Network is much much more reliable than it used to be. In a typical large-scale ...

ignoramous · on June 5, 2022

> Network is much much more reliable than it used to be.

But would anyone think of the bit flips?

> We've now determined that message corruption was the cause of the server-to-server communication problems. More specifically, we found that there were a handful of messages on Sunday morning that had a single bit corrupted such that the message was still intelligible, but the system state information was incorrect.

> We use MD5 checksums throughout the system, for example, to prevent, detect, and recover from corruption that can occur during receipt, storage, and retrieval of customers' objects. However, we didn't have the same protection in place to detect whether this particular internal state information had been corrupted. As a result, when the corruption occurred, we didn't detect it and it spread throughout the system causing the symptoms described above. We hadn't encountered server-to-server communication issues of this scale before and, as a result, it took some time during the event to diagnose and recover from it.

https://web.archive.org/web/20150726045623/http://status.aws...

See also: At scale, rare events aren't rare, https://news.ycombinator.com/item?id=14038044 (2017).

jiggawatts · on June 5, 2022

It blows my mind a tiny bit that ordinary cloud VMs are running on hosts with 100 Gbps NICs.

Even “medium” VMs can get gigabytes per second of throughout..

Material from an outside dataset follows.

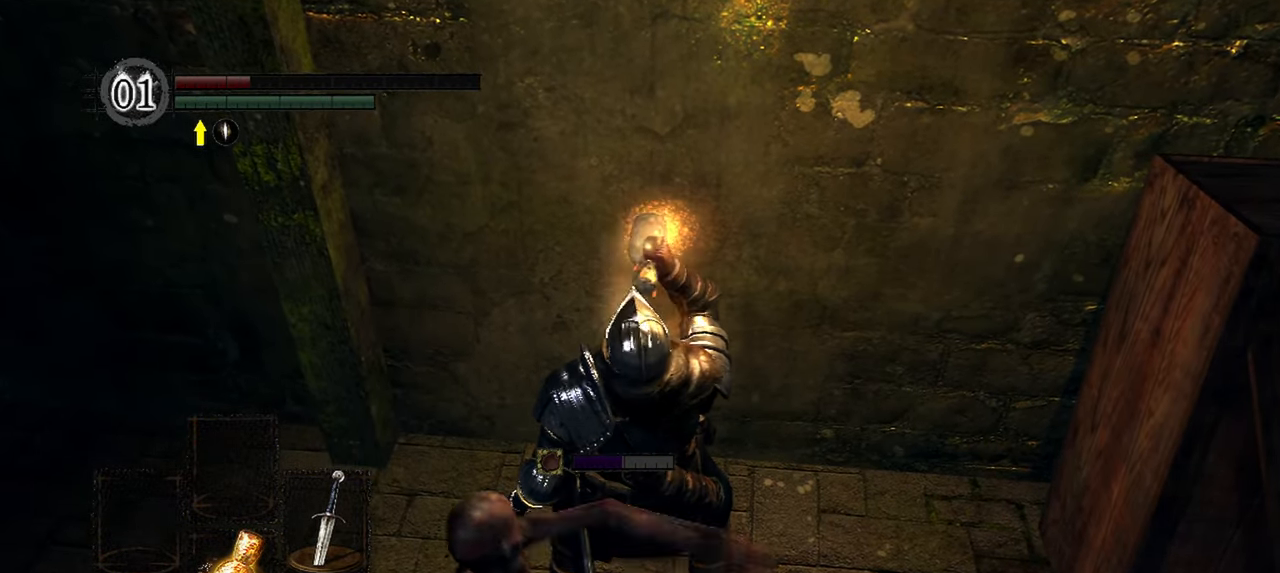
{"dt_ms": 500, "buttons": [], "left_stick": "center", "right_stick": "center", "events": [[50, "X", "down"], [100, "X", "up"], [183, "X", "down"], [300, "X", "up"], [367, "X", "down"], [450, "X", "up"]]}
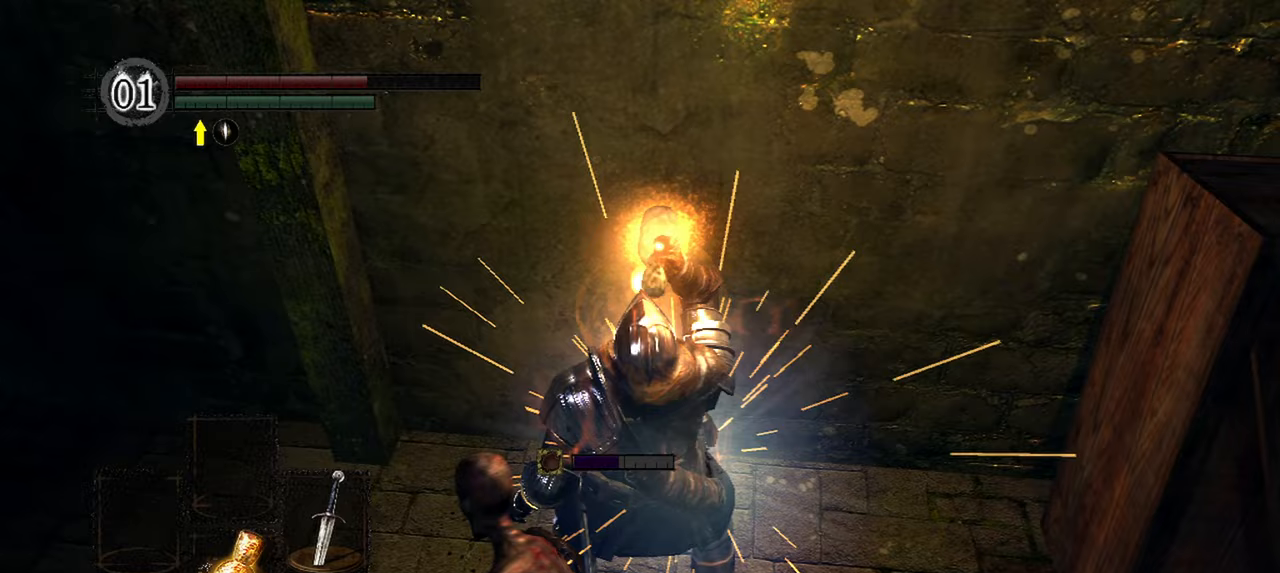
{"dt_ms": 500, "buttons": [], "left_stick": "down-right", "right_stick": "center", "events": [[67, "X", "down"], [133, "X", "up"], [433, "left_stick", "down-right"]]}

wizzard0 · on June 5, 2022

> Network is much much more reliable than it used to be

Within DCs, sure. At the same time, a lot more company networks become spread thin over 4G/5G networks and finicky cable ISPs in recent years with WFH.

This caused quite a strain on internal LOB apps which could reasonably assume zero packet loss and sub-1ms LAN latency beforehand :)

3np · on June 5, 2022

At the same time, IoT, mobile and roaming make for unreliability and consistent topology reshuffling. Granted different environment and for various reasons properly distributed solutions on these networks aren't widespread so far. Just saying there's another side to it.